[Dataset entries]

== Segment start ==

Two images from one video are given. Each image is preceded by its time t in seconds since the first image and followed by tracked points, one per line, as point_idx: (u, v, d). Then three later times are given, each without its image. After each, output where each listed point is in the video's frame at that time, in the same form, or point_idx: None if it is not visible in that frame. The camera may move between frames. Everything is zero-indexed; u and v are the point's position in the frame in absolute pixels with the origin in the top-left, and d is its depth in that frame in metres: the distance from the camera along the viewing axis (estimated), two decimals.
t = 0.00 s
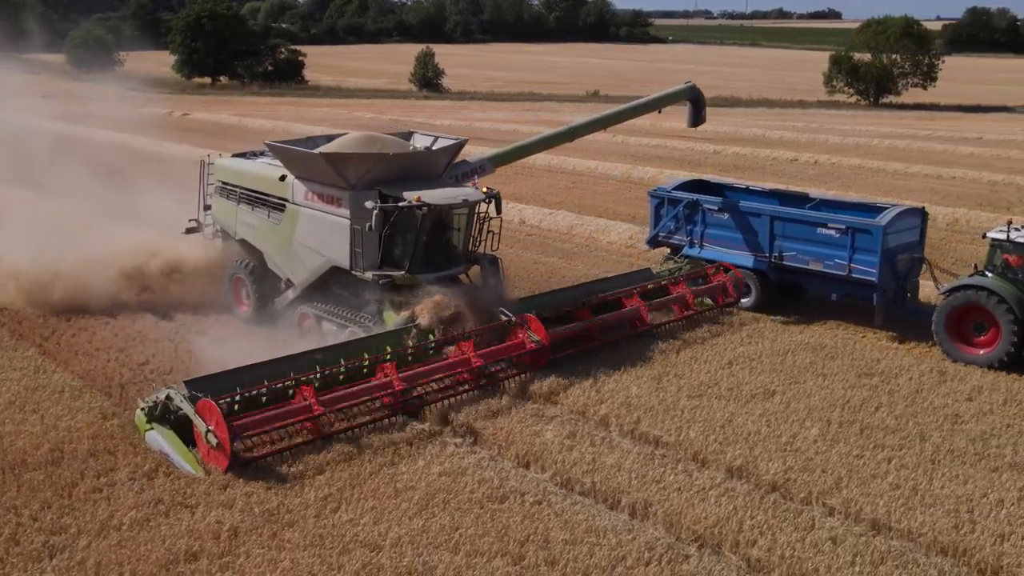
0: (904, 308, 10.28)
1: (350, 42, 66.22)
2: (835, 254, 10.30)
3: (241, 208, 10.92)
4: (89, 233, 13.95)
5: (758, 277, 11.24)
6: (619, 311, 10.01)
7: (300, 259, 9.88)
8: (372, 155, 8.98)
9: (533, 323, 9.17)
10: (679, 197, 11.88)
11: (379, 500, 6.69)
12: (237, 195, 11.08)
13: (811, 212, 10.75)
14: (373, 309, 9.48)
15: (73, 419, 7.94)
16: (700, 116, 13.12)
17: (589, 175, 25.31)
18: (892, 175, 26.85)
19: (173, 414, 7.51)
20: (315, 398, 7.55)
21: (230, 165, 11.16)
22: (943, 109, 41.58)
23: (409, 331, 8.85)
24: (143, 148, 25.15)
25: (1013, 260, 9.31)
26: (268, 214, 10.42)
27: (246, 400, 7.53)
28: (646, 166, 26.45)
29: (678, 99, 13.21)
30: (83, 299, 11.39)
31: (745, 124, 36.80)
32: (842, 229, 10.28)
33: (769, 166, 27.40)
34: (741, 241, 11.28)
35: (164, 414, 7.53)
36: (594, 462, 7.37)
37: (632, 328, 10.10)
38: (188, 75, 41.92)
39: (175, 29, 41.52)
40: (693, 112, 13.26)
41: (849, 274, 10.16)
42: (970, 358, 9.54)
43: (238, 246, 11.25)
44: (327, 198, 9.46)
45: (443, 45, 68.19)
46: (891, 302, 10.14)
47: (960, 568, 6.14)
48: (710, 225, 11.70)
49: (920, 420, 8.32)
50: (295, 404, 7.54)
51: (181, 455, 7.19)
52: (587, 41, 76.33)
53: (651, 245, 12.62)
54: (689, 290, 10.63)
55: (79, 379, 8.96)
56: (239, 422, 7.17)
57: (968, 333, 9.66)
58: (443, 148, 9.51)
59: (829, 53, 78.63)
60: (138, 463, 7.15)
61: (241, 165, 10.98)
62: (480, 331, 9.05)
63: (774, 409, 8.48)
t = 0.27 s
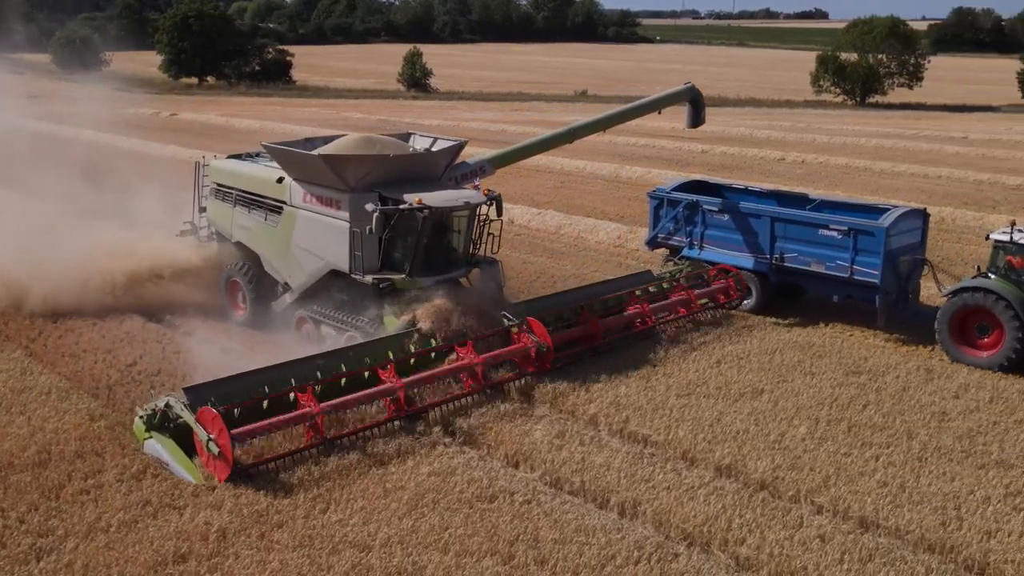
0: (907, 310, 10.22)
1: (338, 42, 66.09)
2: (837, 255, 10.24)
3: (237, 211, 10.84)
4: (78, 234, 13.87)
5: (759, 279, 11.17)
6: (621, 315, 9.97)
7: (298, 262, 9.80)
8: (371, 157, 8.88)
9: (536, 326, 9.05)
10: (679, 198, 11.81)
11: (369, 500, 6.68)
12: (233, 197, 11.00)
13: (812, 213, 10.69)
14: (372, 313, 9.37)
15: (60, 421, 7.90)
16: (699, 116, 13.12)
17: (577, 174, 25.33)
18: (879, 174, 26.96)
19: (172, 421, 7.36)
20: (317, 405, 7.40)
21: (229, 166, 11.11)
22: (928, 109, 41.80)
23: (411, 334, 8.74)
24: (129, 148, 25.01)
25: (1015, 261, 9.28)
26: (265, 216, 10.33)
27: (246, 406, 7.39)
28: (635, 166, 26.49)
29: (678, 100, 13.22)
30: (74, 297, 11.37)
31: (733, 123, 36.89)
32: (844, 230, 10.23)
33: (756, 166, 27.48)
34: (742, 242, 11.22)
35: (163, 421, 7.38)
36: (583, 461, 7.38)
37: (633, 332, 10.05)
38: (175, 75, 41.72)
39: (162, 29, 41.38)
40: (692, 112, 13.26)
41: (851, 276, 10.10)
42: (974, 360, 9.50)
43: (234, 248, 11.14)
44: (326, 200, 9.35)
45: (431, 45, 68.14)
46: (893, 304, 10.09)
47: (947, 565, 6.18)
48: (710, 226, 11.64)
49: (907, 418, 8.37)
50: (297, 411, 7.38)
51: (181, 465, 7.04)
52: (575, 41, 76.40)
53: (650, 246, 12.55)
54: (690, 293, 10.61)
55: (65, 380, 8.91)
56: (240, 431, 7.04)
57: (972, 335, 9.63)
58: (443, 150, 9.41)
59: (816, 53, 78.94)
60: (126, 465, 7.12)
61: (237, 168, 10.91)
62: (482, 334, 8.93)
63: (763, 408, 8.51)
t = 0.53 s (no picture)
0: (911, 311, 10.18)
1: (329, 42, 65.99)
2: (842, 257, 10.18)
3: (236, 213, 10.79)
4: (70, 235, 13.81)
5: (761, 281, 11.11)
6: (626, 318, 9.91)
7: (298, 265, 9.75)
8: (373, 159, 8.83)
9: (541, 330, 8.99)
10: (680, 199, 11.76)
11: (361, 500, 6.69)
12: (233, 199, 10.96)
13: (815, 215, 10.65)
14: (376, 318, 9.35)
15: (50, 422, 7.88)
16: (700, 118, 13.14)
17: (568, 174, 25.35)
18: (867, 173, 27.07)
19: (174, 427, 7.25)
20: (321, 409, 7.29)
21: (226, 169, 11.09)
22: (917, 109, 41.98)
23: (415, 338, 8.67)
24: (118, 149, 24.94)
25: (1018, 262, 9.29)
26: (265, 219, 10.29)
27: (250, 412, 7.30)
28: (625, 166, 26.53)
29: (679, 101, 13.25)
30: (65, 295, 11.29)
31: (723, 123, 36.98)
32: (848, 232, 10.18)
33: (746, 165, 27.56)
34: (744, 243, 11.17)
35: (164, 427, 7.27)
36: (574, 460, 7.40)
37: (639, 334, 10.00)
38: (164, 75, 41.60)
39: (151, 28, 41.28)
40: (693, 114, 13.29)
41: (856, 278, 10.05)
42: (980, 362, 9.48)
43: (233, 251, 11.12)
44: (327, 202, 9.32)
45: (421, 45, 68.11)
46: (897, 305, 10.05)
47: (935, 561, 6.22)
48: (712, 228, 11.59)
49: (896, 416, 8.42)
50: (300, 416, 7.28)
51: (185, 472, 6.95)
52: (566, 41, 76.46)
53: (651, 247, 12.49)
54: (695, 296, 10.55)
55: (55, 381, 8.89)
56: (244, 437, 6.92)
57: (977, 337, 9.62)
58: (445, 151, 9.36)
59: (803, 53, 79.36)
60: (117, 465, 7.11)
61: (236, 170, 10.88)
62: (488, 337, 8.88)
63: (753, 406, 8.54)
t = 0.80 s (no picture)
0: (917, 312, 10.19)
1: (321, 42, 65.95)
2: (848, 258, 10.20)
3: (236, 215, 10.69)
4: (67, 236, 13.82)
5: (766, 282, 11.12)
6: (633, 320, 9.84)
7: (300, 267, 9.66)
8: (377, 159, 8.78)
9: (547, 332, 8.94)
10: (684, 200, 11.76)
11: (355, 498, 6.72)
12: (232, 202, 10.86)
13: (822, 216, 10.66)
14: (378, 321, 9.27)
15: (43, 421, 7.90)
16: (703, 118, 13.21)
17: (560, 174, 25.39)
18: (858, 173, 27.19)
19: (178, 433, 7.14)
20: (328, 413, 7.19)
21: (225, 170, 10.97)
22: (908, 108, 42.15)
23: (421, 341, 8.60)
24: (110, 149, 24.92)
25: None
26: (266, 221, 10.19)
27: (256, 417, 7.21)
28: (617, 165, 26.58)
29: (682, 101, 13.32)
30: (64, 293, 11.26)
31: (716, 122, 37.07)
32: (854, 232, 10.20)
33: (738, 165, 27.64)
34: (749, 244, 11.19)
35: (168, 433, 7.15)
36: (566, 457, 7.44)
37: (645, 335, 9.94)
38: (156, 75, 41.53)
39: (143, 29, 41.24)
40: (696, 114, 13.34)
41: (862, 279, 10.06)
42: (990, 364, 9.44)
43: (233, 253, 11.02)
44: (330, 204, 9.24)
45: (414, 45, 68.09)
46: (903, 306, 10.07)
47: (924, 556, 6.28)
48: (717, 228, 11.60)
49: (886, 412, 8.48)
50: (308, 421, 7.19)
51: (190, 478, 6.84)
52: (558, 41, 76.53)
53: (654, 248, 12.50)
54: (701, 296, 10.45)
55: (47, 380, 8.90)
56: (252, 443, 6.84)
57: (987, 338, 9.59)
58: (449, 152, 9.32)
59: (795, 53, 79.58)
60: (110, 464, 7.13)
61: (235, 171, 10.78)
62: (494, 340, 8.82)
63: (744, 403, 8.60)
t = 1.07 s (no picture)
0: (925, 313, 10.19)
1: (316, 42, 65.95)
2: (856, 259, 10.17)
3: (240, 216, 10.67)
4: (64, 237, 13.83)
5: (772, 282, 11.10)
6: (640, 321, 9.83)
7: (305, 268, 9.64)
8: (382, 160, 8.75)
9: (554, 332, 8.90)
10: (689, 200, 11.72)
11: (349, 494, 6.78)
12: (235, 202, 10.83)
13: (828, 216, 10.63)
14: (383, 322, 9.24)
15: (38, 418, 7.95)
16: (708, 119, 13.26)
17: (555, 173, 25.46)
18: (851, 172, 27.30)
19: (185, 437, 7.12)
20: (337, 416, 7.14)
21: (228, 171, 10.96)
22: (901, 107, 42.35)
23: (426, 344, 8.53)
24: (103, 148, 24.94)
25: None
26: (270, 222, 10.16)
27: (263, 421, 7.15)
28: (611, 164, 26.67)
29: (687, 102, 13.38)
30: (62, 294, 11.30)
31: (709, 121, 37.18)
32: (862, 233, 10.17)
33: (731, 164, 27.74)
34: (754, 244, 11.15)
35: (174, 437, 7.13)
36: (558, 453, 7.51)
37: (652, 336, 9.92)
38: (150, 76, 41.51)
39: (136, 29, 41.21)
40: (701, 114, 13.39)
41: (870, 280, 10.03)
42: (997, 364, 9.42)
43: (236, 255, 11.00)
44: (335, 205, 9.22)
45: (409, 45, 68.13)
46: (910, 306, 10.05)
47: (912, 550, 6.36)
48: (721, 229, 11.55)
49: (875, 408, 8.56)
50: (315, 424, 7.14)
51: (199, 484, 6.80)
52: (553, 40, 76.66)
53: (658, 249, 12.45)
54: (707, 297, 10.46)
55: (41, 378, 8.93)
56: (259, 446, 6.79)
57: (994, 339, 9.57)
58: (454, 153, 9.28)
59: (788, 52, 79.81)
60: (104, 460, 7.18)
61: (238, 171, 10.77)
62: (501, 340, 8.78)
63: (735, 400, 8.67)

== Segment end ==
== Segment start ==

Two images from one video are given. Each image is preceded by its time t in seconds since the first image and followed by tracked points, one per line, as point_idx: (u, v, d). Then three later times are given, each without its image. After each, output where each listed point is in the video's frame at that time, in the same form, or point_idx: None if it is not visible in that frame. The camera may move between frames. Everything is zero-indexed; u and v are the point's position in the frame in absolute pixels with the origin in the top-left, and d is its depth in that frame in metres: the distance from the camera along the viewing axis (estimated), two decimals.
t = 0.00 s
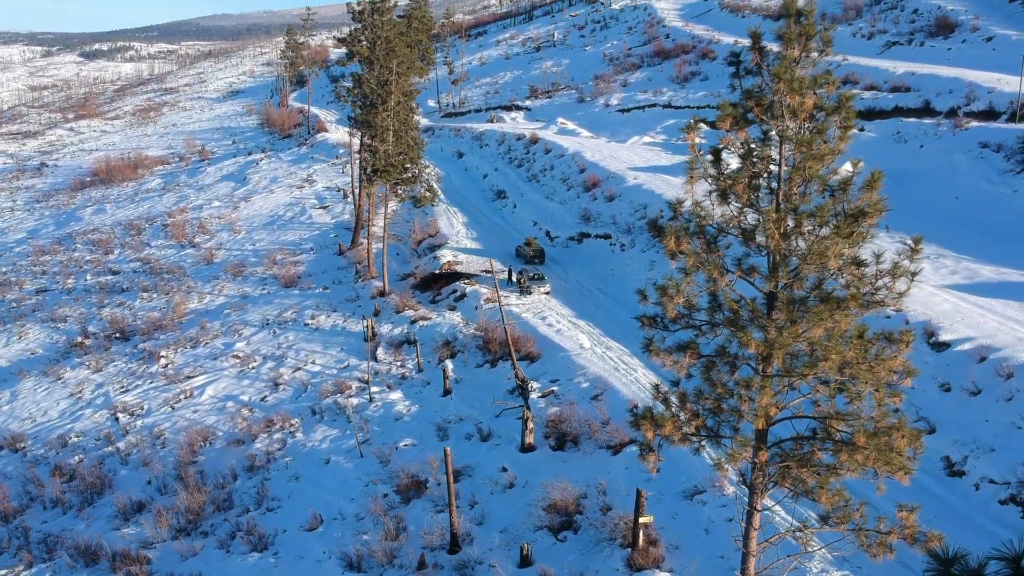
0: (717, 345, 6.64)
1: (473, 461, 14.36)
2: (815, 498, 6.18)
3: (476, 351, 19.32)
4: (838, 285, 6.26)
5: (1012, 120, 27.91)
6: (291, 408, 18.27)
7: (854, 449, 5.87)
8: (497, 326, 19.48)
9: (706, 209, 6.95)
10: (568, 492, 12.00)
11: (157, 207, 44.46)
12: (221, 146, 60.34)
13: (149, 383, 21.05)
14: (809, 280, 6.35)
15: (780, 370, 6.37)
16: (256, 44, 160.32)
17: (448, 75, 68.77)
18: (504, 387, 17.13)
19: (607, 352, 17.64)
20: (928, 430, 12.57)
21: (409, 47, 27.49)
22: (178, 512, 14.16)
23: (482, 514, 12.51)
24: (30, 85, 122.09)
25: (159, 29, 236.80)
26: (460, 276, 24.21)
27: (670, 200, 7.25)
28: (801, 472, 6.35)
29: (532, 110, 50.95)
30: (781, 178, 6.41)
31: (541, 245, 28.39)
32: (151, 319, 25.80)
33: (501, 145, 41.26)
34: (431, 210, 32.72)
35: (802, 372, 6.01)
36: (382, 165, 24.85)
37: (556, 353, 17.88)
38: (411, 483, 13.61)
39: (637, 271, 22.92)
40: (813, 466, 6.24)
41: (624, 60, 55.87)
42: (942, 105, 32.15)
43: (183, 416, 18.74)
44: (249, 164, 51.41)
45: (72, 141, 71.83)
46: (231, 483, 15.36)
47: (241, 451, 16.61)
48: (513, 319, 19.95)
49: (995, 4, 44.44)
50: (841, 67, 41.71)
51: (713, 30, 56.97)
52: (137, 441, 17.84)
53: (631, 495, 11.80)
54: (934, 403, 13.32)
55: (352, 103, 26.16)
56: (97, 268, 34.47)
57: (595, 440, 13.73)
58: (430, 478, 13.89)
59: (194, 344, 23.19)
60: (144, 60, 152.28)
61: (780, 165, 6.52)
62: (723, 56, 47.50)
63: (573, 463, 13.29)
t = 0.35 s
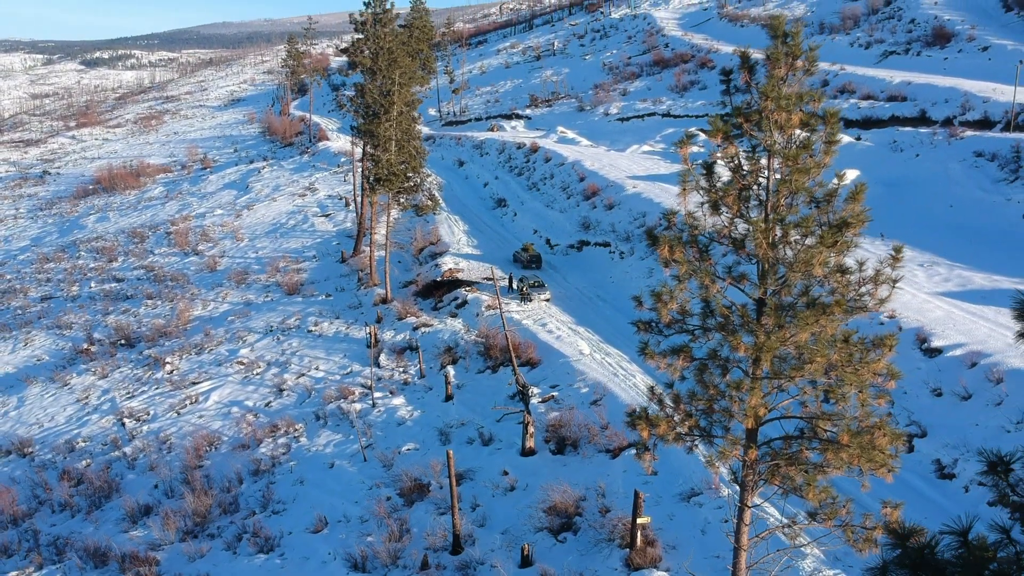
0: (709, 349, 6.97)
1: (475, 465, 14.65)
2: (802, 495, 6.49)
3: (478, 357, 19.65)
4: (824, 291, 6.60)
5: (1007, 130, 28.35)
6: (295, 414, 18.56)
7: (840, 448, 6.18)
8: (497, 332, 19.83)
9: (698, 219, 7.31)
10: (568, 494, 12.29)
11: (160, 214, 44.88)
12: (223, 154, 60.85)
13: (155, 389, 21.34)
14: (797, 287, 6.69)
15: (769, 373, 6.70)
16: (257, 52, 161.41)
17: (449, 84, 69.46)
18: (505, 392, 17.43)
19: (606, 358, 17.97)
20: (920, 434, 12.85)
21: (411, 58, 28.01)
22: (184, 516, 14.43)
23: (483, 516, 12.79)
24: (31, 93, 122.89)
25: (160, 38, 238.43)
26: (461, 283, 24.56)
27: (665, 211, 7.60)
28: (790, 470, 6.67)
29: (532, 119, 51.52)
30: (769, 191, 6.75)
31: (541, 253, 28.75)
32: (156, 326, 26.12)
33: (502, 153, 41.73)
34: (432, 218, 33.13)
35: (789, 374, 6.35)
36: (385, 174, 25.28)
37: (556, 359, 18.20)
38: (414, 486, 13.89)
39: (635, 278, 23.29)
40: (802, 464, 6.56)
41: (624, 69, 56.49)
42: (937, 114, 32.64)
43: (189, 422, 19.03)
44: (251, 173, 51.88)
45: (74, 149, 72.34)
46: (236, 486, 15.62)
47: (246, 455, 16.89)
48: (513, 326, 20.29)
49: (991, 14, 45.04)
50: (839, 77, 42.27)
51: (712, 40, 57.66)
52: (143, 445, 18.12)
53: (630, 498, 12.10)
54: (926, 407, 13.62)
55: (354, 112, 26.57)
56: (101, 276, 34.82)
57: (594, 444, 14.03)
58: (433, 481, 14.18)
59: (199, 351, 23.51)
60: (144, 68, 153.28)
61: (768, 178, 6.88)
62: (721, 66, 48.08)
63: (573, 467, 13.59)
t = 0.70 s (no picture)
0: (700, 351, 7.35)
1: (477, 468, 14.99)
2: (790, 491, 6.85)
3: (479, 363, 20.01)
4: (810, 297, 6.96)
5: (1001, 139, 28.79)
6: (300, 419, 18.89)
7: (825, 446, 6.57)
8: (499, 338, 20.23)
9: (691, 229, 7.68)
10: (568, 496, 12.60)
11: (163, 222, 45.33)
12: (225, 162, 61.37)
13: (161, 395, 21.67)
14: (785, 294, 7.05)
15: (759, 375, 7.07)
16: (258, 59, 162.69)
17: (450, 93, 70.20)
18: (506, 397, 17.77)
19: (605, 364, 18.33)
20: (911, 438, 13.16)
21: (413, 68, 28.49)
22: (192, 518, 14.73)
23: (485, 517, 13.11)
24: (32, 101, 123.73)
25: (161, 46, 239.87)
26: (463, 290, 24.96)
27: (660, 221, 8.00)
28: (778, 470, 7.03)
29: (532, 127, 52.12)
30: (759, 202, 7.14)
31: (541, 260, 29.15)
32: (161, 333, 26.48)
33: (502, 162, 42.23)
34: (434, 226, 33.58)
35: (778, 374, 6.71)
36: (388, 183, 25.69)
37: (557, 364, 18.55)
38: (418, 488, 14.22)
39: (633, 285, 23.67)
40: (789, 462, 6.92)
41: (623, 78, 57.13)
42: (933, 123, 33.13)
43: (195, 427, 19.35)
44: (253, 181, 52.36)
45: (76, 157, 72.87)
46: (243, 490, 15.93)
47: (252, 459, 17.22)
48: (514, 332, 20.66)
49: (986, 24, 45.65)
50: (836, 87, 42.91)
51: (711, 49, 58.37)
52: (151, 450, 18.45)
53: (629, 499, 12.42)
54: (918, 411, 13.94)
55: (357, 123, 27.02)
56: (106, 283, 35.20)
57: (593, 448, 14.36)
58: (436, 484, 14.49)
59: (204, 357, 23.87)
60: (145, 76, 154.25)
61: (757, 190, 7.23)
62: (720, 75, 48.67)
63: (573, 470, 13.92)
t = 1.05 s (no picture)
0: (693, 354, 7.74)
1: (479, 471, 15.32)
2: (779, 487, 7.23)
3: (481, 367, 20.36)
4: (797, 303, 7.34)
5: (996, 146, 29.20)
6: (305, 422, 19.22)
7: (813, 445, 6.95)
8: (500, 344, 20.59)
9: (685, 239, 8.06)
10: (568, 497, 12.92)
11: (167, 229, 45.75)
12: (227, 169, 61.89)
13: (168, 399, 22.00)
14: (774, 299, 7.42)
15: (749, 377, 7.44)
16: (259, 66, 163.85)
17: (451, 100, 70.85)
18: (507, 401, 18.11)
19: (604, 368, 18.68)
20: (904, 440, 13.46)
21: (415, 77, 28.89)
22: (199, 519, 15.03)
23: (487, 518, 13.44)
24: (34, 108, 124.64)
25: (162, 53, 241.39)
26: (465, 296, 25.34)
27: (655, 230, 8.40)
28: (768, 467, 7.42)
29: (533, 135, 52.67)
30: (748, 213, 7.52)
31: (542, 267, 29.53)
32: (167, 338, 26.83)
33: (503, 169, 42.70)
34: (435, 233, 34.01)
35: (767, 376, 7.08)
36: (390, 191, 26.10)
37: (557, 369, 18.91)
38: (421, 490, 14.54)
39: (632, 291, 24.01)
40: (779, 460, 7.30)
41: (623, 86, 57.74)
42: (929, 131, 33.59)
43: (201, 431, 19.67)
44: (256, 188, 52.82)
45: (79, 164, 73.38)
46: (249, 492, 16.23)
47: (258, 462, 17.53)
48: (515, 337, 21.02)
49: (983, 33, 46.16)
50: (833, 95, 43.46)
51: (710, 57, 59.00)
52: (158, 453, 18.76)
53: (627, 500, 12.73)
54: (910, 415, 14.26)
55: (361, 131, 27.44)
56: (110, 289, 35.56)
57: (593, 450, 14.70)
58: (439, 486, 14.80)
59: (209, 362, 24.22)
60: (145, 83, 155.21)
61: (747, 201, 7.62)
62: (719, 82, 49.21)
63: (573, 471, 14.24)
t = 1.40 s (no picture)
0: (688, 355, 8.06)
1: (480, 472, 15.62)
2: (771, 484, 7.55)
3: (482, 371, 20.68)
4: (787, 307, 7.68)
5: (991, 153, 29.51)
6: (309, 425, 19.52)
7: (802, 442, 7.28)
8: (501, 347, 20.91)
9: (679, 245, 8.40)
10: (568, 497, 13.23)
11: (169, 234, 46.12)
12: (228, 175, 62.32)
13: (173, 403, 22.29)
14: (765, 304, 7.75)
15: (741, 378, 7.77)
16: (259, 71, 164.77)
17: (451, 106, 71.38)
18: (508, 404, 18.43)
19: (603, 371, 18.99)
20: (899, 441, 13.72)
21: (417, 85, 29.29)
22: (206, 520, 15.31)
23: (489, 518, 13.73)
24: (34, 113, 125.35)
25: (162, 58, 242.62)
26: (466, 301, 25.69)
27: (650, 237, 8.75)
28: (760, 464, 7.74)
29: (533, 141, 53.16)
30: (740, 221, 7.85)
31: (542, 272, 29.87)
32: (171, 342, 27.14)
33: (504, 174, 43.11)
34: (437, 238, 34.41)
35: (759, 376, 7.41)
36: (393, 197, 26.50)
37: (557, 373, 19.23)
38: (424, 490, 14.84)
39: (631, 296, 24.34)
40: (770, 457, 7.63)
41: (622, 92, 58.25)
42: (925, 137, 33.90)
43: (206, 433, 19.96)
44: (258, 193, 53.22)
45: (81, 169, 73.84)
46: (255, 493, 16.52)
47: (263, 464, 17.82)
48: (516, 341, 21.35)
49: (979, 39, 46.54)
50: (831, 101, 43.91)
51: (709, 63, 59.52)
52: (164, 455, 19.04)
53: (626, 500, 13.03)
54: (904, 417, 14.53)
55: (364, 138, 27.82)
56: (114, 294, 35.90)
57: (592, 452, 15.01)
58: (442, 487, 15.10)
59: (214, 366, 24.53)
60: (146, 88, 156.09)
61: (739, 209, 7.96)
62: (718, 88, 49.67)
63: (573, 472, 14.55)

== Segment end ==

**TRY IT**
Return the span of lines in the data above that opens at the line with "16: (256, 44, 160.32)" and closes at the line with "58: (430, 478, 13.89)", exactly, ends included, nothing else.

**WRITTEN REPLY**
16: (256, 44, 160.32)
17: (448, 75, 68.77)
18: (504, 387, 17.13)
19: (607, 352, 17.64)
20: (928, 430, 12.57)
21: (409, 47, 27.49)
22: (178, 512, 14.16)
23: (482, 514, 12.51)
24: (30, 85, 122.09)
25: (159, 29, 236.80)
26: (460, 276, 24.21)
27: (670, 200, 7.25)
28: (801, 472, 6.35)
29: (532, 110, 50.95)
30: (781, 178, 6.41)
31: (541, 245, 28.39)
32: (151, 319, 25.80)
33: (501, 145, 41.26)
34: (431, 210, 32.72)
35: (802, 372, 6.01)
36: (382, 165, 24.85)
37: (556, 353, 17.88)
38: (411, 483, 13.61)
39: (637, 271, 22.92)
40: (813, 466, 6.24)
41: (624, 60, 55.87)
42: (942, 105, 32.15)
43: (183, 416, 18.74)
44: (249, 164, 51.41)
45: (72, 141, 71.83)
46: (231, 483, 15.36)
47: (241, 451, 16.61)
48: (513, 319, 19.95)
49: (995, 4, 44.44)
50: (841, 67, 41.71)
51: (713, 30, 56.97)
52: (137, 441, 17.84)
53: (631, 495, 11.80)
54: (934, 403, 13.32)
55: (352, 103, 26.16)
56: (97, 268, 34.47)
57: (595, 440, 13.73)
58: (430, 478, 13.89)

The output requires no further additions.